> **The problem**
All lines of the listing that contain "decorative" should be shown in full.

> **Task inputs**

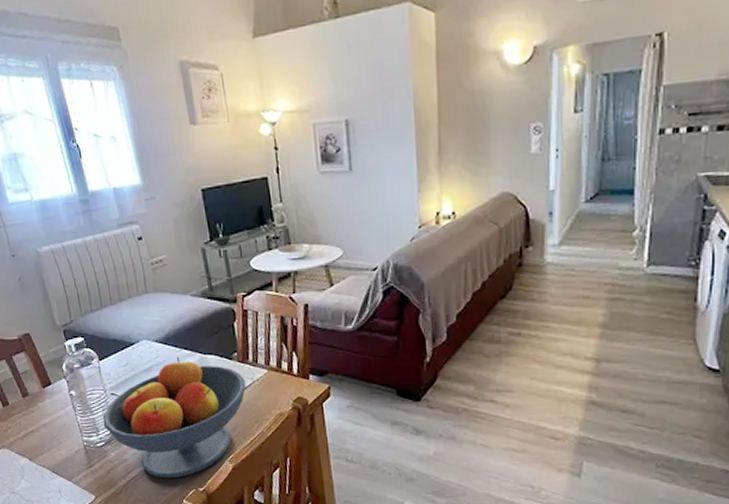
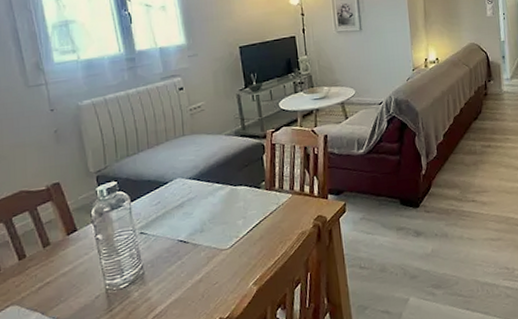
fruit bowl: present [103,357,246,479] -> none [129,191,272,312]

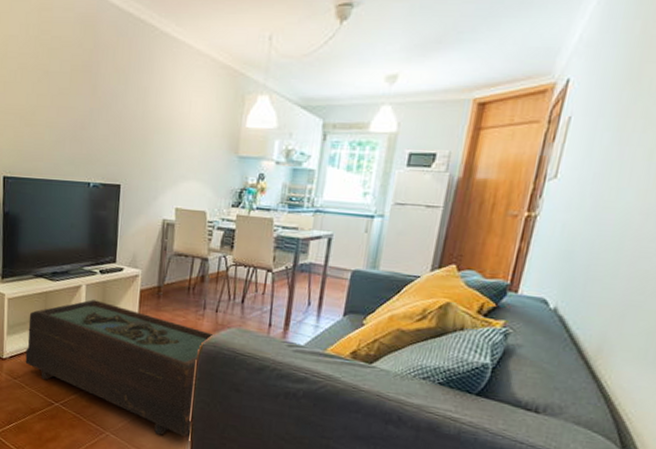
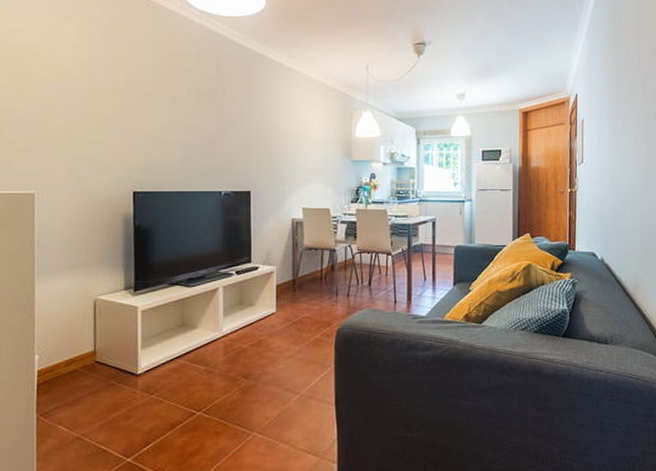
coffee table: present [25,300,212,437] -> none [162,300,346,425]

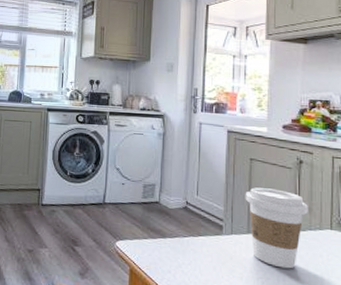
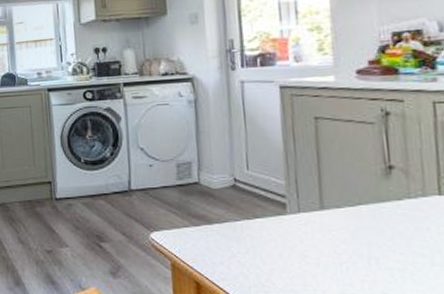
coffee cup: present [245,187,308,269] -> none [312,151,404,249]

...

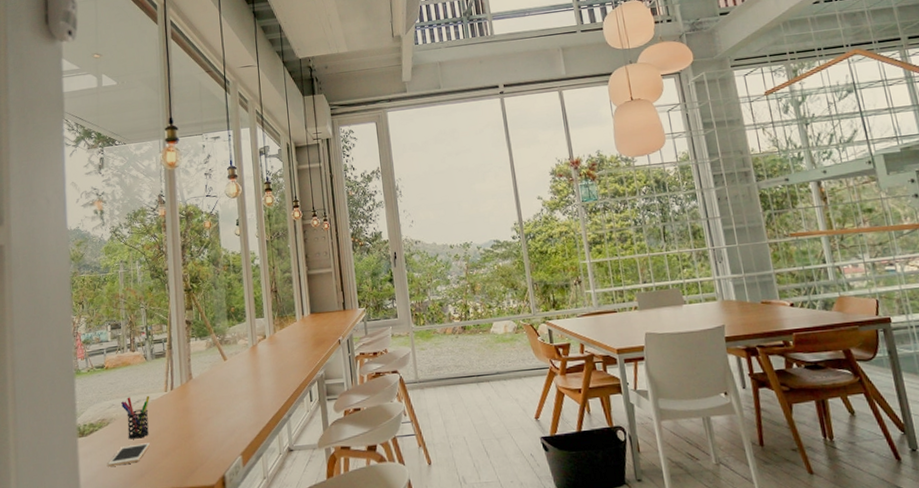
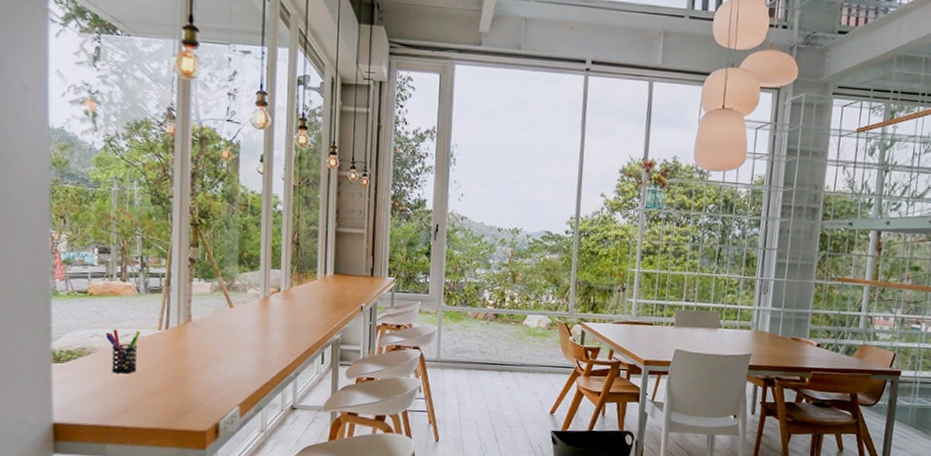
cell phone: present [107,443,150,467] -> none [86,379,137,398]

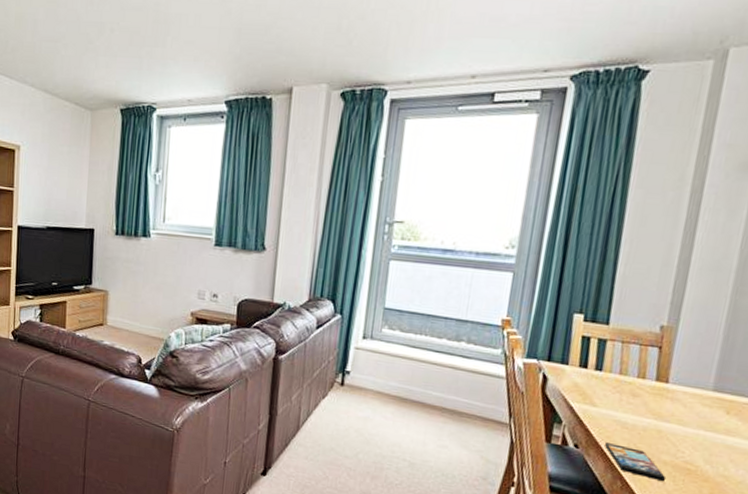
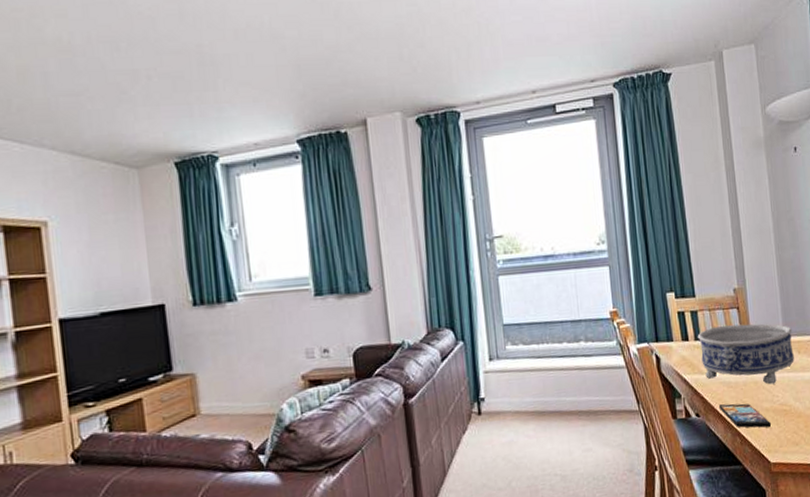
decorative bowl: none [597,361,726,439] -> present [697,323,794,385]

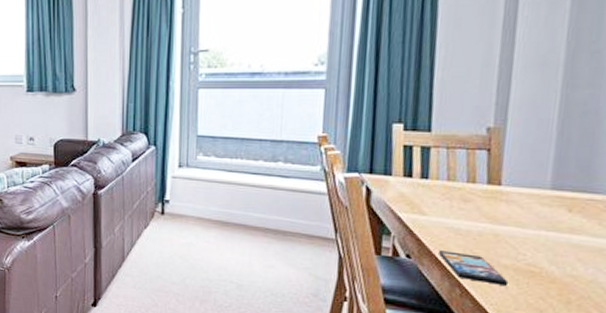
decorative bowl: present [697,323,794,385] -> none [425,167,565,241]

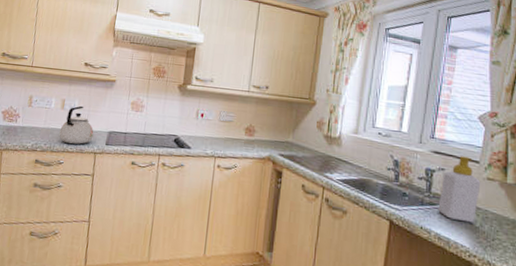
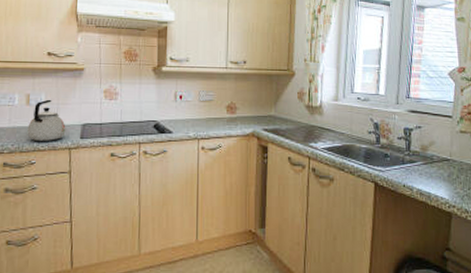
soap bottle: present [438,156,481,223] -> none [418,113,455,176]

> **Response to the exercise**
decorative bowl: none [597,361,726,439] -> present [697,323,794,385]
decorative bowl: present [697,323,794,385] -> none [425,167,565,241]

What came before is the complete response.